Nothing has ever been easy for North Carolina when they play Maryland, seemingly. After trailing in the first half, Carolina took its biggest lead of 11 points with 6:59 remaining and even led by ten points with 1:48 left, but it couldn't be that easy. And it wasn't.
Carolina went 1-of-6 from the foul line in the final 56 seconds, and Maryland had the ball with seven seconds left, down just three points.
Last year, it was eerily similar. Carolina was up two, Maryland got the ball with 12.7 second left and Alyssa Thomas hit the game-tying lay-up before winning in overtime. This time, Maryland got the ball with seven seconds left, down three points. This time, Tierra Ruffin-Pratt decided she was not going to let the Tar Heels lose.
"I actually lost (Maryland sharp-shooter Katie Rutan) at the end," Ruffin-Pratt said with a sheepish smile. "I lost her. She ran baseline and I didn't see her, so I just ran as fast as I could and blocked the shot."
Even then, it wasn't over. Maryland had one last shot with a second remaining, and Rutan got enough separation to get a shot off. She didn't make it. "(Rutan) got that last three up, I was just praying that it didn't go in," Ruffin-Pratt said. "I contested it, but she shouldn't have caught it from the beginning. But it didn't go in."
No, it didn't go in. But that hasn't been how this series has typically gone. Under head coach Brenda Frese, Maryland is almost always good shooting, fundamentally sound, athletic and tough. The Terrapins can score points in bunches, and their defense can make even a routine pass seem like an adventure.
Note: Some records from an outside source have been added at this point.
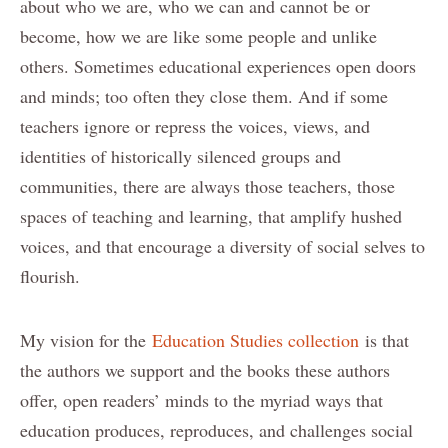
about who we are, who we can and cannot be or
become, how we are like some people and unlike
others. Sometimes educational experiences open doors
and minds; too often they close them. And if some
teachers ignore or repress the voices, views, and
identities of historically silenced groups and
communities, there are always those teachers, those
spaces of teaching and learning, that amplify hushed
voices, and that encourage a diversity of social selves to
flourish.
My vision for the
Education Studies collection
is that
the authors we support and the books these authors
offer, open readers’ minds to the myriad ways that
education produces, reproduces, and challenges social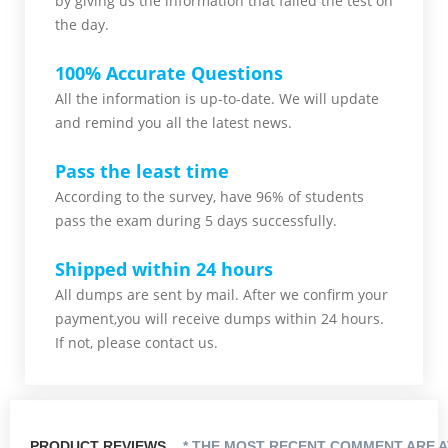
by giving us the information that failed the test on
the day.
100% Accurate Questions
All the information is up-to-date. We will update
and remind you all the latest news.
Pass the least time
According to the survey, have 96% of students
pass the exam during 5 days successfully.
Shipped within 24 hours
All dumps are sent by mail. After we confirm your
payment,you will receive dumps within 24 hours.
If not, please contact us.
PRODUCT REVIEWS
* THE MOST RECENT COMMENT ARE A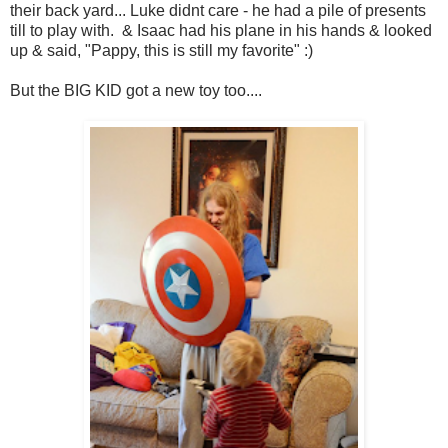
their back yard... Luke didnt care - he had a pile of presents
till to play with. & Isaac had his plane in his hands & looked
up & said, "Pappy, this is still my favorite" :)
But the BIG KID got a new toy too....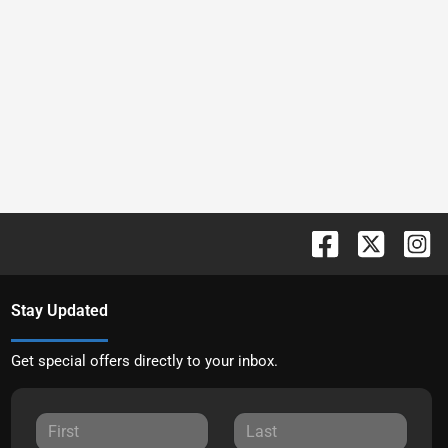
Stay Updated
Get special offers directly to your inbox.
They are frustratingly efficient, and they know how to irritate their opponents. Yes, it's the way they play: in-your-face, aggressive and confident. But it could just be the way that in crucial moments, it seems like almost everything breaks Maryland's way, despite their opponent's best efforts.
This night was no different against the Terrapins, a team that the Tar Heels had lost to four straight times and six out of the last seven. And yet, it was different. Normally, the Carolina-Maryland games are high-scoring affairs. Not this time. There were field goal droughts for each team of at least five minutes. Carolina's longest was 5:25 (in the first half), and almost every UNC offensive possession felt like a struggle.
The Tar Heels had to fight for every inch of real estate: on post-ups, even making a swing-through move after catching the ball to get some space. And Carolina has had enough trouble as it is on offense this year. Sometimes, it seems as if the Tar Heels have offended the basket in such a way that it spits out any shot, even after it tantalizingly spins around the lip of the rim before falling out.
Fortunately for the Tar Heels, they are an excellent defensive team themselves, and they fight hard. They changed up defenses on Maryland. They trapped. And ultimately, they held Maryland without a field goal for the first 8:07 of the second half.
There is no time limit in women's basketball to get the ball across halfcourt, and Carolina made it as difficult as they could on Maryland to set up its offense. They pressured the ball, contested passes and sent surprise double teams at Maryland's guards that would have made Dean Smith smile. As sophomore Danielle Butts put it, Carolina sped up Maryland by slowing them down.
"The key was to slow them down, run the clock down so they would be pressured ... just slow the clock down really sort of get them (thinking), ‘Okay, well, we've got a certain amount of time to score'," Butts said. "It's not like what they're normally used to, just walking the ball up the court. We just tried to slow everything down so they were in a time pressure to score."
It's physical. And not in the typical sense of that word, which somehow seems too euphemistic for this game. It's physical, as in, there will be blood. (And there was.) There were multiple occasions a player from both teams went tumbling to the floor after seemingly having rebounding position and being yanked down from behind.
"It's always an intense game, a really physical game," Ruffin-Pratt said. "Both us and Maryland are physical and strong, so it's just kind of like a battle of who's the strongest. And whoever is the strongest at the end, that's who's going to win."
Mental toughness is what helped the Tar Heels, in the end. So many close Maryland games have been heartbreakers for recent Carolina teams, unable to make that play or two necessary to win a game like that. Not this year. No matter what went wrong, Carolina just kept fighting, and that was the difference from the recent games.
"I think this team just has a lot more heart than any of the other teams I've been on since I've been here," Ruffin-Pratt said. "We play with a lot more heart and a lot more emotion, and we trust each other a lot more than we have in the past. I think this team can go a long way if we just stick together and keep playing hard."